Department of Energy Funds Biofuels Research
WSU scientists based in the Tri-Cities and Pullman are getting a combined $1.1 million for biofuels research from the U.S. Department of Energy.
DOE announced $80 million for biofuels projects, split between three consortia. WSU is one of several groups involved in the consortia and will receive funding as part of the two groups co-led by Pacific Northwest National Laboratory, which is getting $14 million.

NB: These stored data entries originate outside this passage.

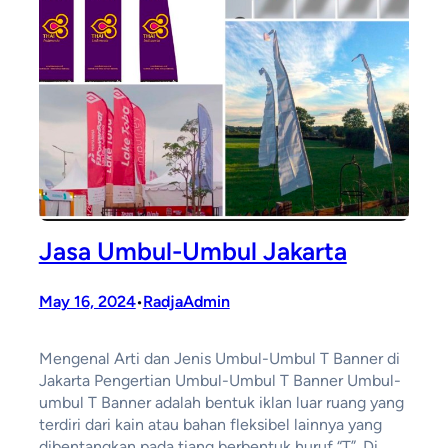
Jasa Umbul-Umbul Jakarta
May 16, 2024
RadjaAdmin
•
Mengenal Arti dan Jenis Umbul-Umbul T Banner di
Jakarta Pengertian Umbul-Umbul T Banner Umbul-
umbul T Banner adalah bentuk iklan luar ruang yang
terdiri dari kain atau bahan fleksibel lainnya yang
dibentangkan pada tiang berbentuk huruf “T”. Di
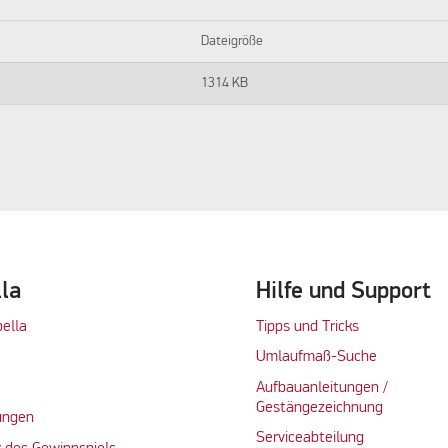
Dateigröße
1314 KB
lla
Hilfe und Support
bella
Tipps und Tricks
Umlaufmaß-Suche
Aufbauanleitungen /
Gestängezeichnung
ungen
Serviceabteilung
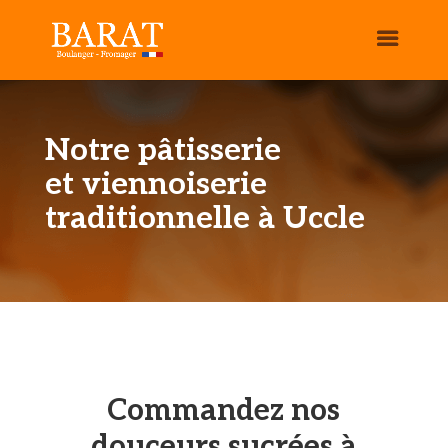
Notre pâtisserie
et viennoiserie
traditionnelle à Uccle
Commandez nos
douceurs sucrées à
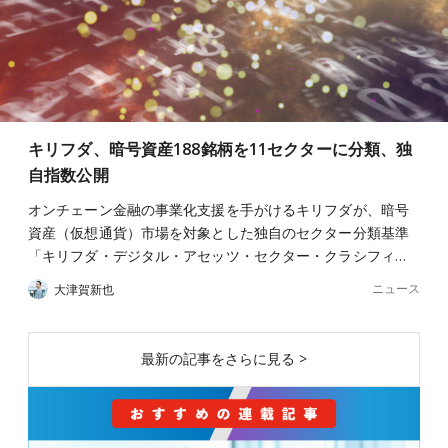
キリフダ、暗号資産188銘柄を11セクターに分類、独
自指数公開
オンチェーン金融の事業化支援を手がけるキリフダが、暗号
資産（仮想通貨）市場を対象とした独自のセクター分類基準
「キリフダ・デジタル・アセッツ・セクター・クラシフィ…
ニュース
大津賀新也
最新の記事をさらに見る >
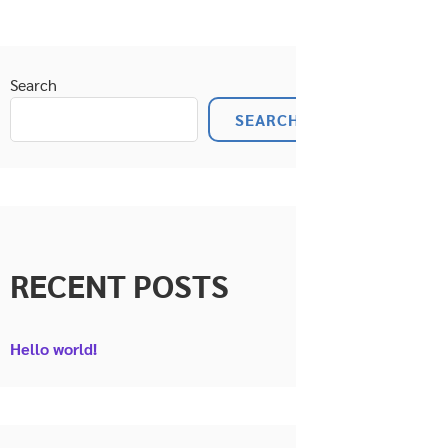
Search
SEARCH
RECENT POSTS
Hello world!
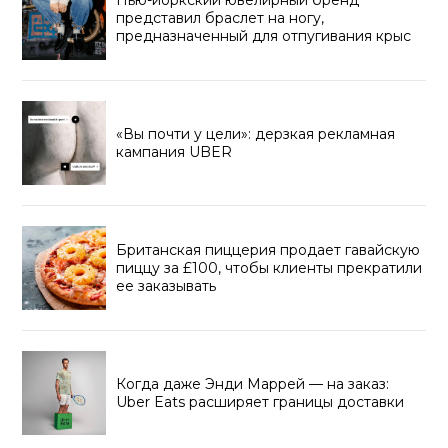
представил браслет на ногу,
предназначенный для отпугивания крыс
«Вы почти у цели»: дерзкая рекламная
кампания UBER
Британская пиццерия продает гавайскую
пиццу за £100, чтобы клиенты прекратили
ее заказывать
Когда даже Энди Маррей — на заказ:
Uber Eats расширяет границы доставки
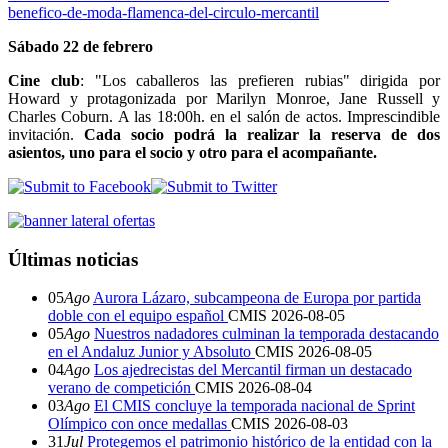
benefico-de-moda-flamenca-del-circulo-mercantil
Sábado 22 de febrero
Cine club
: "Los caballeros las prefieren rubias" dirigida por
Howard y protagonizada por Marilyn Monroe, Jane Russell y
Charles Coburn. A las 18:00h. en el salón de actos. Imprescindible
invitación.
Cada socio podrá la realizar la reserva de dos
asientos, uno para el socio y otro para el acompañante.
Últimas noticias
05
Ago
Aurora Lázaro, subcampeona de Europa por partida
doble con el equipo español
CMIS
2026-08-05
05
Ago
Nuestros nadadores culminan la temporada destacando
en el Andaluz Junior y Absoluto
CMIS
2026-08-05
04
Ago
Los ajedrecistas del Mercantil firman un destacado
verano de competición
CMIS
2026-08-04
03
Ago
El CMIS concluye la temporada nacional de Sprint
Olímpico con once medallas
CMIS
2026-08-03
31
Jul
Protegemos el patrimonio histórico de la entidad con la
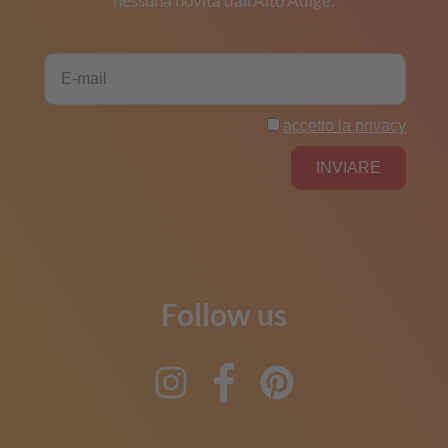
nessuna novità dall'Alto Adige.
Follow us
Instagram
Facebook
Pinterest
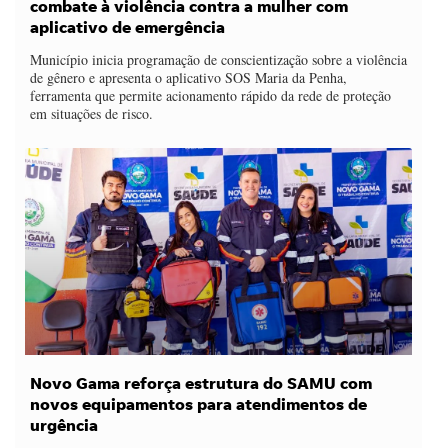
combate à violência contra a mulher com
aplicativo de emergência
Município inicia programação de conscientização sobre a violência
de gênero e apresenta o aplicativo SOS Maria da Penha,
ferramenta que permite acionamento rápido da rede de proteção
em situações de risco.
Novo Gama reforça estrutura do SAMU com
novos equipamentos para atendimentos de
urgência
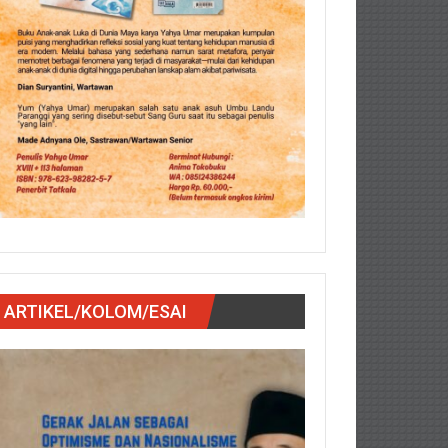
ARTIKEL/KOLOM/ESAI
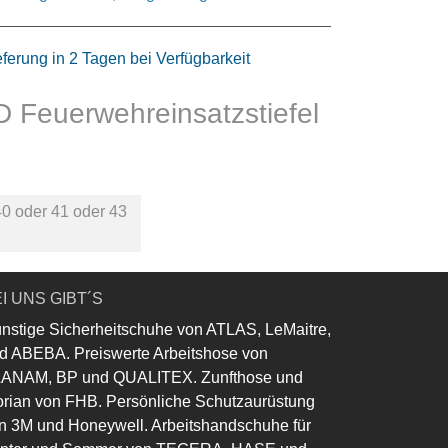
eferung in 2 Tagen bei Verfügbarkeit
 Feuerwehreinsatzstiefel
40
oder
41
oder
43
I UNS GIBT´S
nstige Sicherheitschuhe von ATLAS, LeMaitre,
d ABEBA. Preiswerte Arbeitshose von
ANAM, BP und QUALITEX. Zunfthose und
orian von FHB. Persönliche Schutzaurüstung
n 3M und Honeywell. Arbeitshandschuhe für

For WSU Tri-Cities, this means $620,000 of research funding as part of the National Advanced Biofuels Consortium. The work will be done by the WSU Center for Bioproducts and Bioenergy team based at the Bioproducts, Sciences and Engineering Laboratory on the Richland campus.
“This is only the start of more great things to come in the BSEL building,” said Birgitte K. Ahring, director of WSU’s Center for Bioproducts and Bioenergy and Battelle Distinguished Professor. “This opportunity lays the groundwork for amazing partnerships nationwide and will help us find new ways to make fuels from non-food plants.”
The BSEL opened in May 2008 on the Richland campus. Construction of the $24.8 million facility was a partnership between WSU and Battelle, which operates PNNL for the U.S. DOE. The building allows the organizations to work together to develop solutions to some of the nation’s largest energy problems, to strengthen opportunities to move technology into industry and to provide students with a hands-on educational experience.
Faculty from the Voiland School of Chemical Engineering and Bioengineering and the Deparment of Biological Systems Engineeering in Pullman and the Tri-Cities will contribute to the execution of these projects.
For the Pullman campus, $495,000 from the National Alliance for Advanced Biofuels and Bioproducts consortium is for algae research to be conducted in the WSU College of Agriculture, Human, and Natural Resource Sciences, under Professor David Kramer with the Institute of Biological Chemistry.
Kramer is a WSU “innovator” whose research focuses on increasing plant productivity and redirecting photosynthetic energy toward new and efficient biochemical pathways in an effort to harness bioenergy.
How Will We Feed the World?
When four agricultural experts gathered on the WSU campus recently to talk about the state of the global food system, nearly 400 community members, students, faculty and staff crowded into Ensminger Pavilion to hear what they had to say.
The experts were brought together by the College of Agricultural, Human, and Natural Resource Sciences to wrestle with the issues facing modern agriculture. Called “Feed the World,” the event in Ensminger was part of the college’s participation in the university’s Common Reading program, “Food for Thought.” The program requires freshmen across the university to all read the same book; this year, students read Michael Pollan’s “The Omnivore’s Dilemma.”
One of the big questions the panelists discussed was inspired by the observation that the world’s population is growing. Even if, as some experts predict, it stabilizes at roughly 9 billion, that’s a lot of mouths to feed. What, the audience wanted to know, are the obstacles and opportunities in creating a safe and abundant food supply?
The Science of Grapevines
WSU viticulturist Markus Keller’s book is a bestseller — and it hasn’t even been published yet.
The textbook has a Feb. 12 publication date. But based on pre-orders, it is already an Amazon.com bestseller in the plants/physiology category.
“The Science of Grapevines: Anatomy and Physiology is the only book to comprehensively explore the physiology of the grapevine as it occurs around the world,” Keller’s publisher writes.
Chateau Ste. Michelle Distinguished Professor of Viticulture, Keller has worked in the vineyards of his native Switzerland, where he also earned master’s and doctoral degrees. In addition to teaching in Switzerland, Washington, Australia and Argentina, he has conducted research in Australia and New York.
Keller is based in Washington wine country at WSU’s Irrigated Agriculture Research and Extension Center in Prosser.
“The book addresses a gap not filled by other, currently available texts, which focus on the vines of particular regions,” Keller said. “Today’s student, grower and winemaker needs to know about the scientific background in a global context while being able to apply management practices tailored to specific varieties and vineyard sites, because today’s wine industry is global and there has been a net increase in lands around the world being used for grapevine cultivation.
“We see our viticulture and enology students graduating and going to work harvest in the wine regions of South America, Australia, New Zealand, South Africa — and then following the seasons to come back north and work in Europe and North America,” he said.